No puedo explicar exactamente lo que ocurrió allí abajo, todo fue tan rápido. Recuerdo algunas partes a cámara lenta y otras distorsionadas, extrañas, como si estuviera drogado o algo por el estilo.
Will estaba realmente apesadumbrado por su hermana, pero su pena casi le mata. Angelina pudo haberlo matado con el bastón, pero sólo le alcanzó en el hombro.
En cualquier caso, por fin la metimos en la caja. La arrojamos encima de la pobre Amy. Supongo que no debimos hacerlo, Angelina estaba inconsciente.

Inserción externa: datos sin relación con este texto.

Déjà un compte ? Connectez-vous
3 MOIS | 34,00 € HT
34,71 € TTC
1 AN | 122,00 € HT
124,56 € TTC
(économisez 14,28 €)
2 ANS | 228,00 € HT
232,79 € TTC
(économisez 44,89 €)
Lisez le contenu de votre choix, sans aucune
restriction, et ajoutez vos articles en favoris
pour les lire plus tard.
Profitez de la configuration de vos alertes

Will la noqueó mientras ella me mordía, pero Dios, incluso inconsciente, no me soltaba. Seguía mordiendo y chupando, a pesar de que tenía los ojos en blanco. Ella estaba… oh, Cristo, yo sólo quería librarme de ella. Tuvimos que abrirle las mandíbulas con el extremo de bronce de su bastón. Una vez terminó la succión, ella se relajó.

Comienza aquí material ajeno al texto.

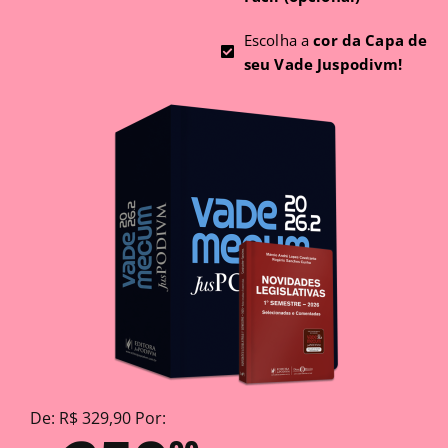
Escolha a
cor da Capa de
seu Vade Juspodivm!
De: R$ 329,90 Por: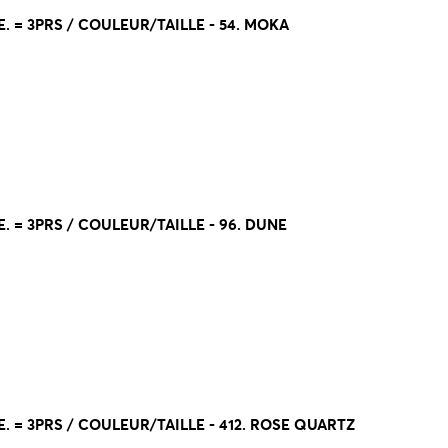
. = 3PRS / COULEUR/TAILLE - 54. MOKA
. = 3PRS / COULEUR/TAILLE - 96. DUNE
. = 3PRS / COULEUR/TAILLE - 412. ROSE QUARTZ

Cuando la tuvimos en esa caja, con capa y todo, cerramos la tapadera y la afianzamos. Me envolví el brazo en la camisa y me puse a temblar. No podía creer que realmente la tuviéramos. Me senté allí, Will y yo nos abrazamos y ambos lloramos. Lloramos porque se había acabado, pero porque no se había acabado del todo. Will aún tenía que enfrentarse con la muerte de su hermana y sacar a Angelina de encima de su pobre cuerpecito, y yo aún tenía que cuidar de mi brazo desgarrado y… y… y…, enfrentarme al hecho de que cuando me estaba chupando la sangre, pensé por un momento que me iba a explotar el corazón, dolía tanto y me sentía tan bien a la vez. Todo lo que acerté a pensar fue cómo había enmarañado mi vida, cuánto había odiado —a mi padre, a mi hermano, a mí mismo—, que la vida era una mierda y dolía todo el tiempo, la vida dolía, y qué avergonzado estaba de que todo hubiera resultado de ese modo, pero en realidad no me importaba lo bastante como para cambiar. Y ahora, Angelina… Dios, me dolió, pero fue bueno. No quería que se detuviera. Me estaba castigando porque me amaba.
Y yo merecía ambas cosas… ambas, el dolor y su amor.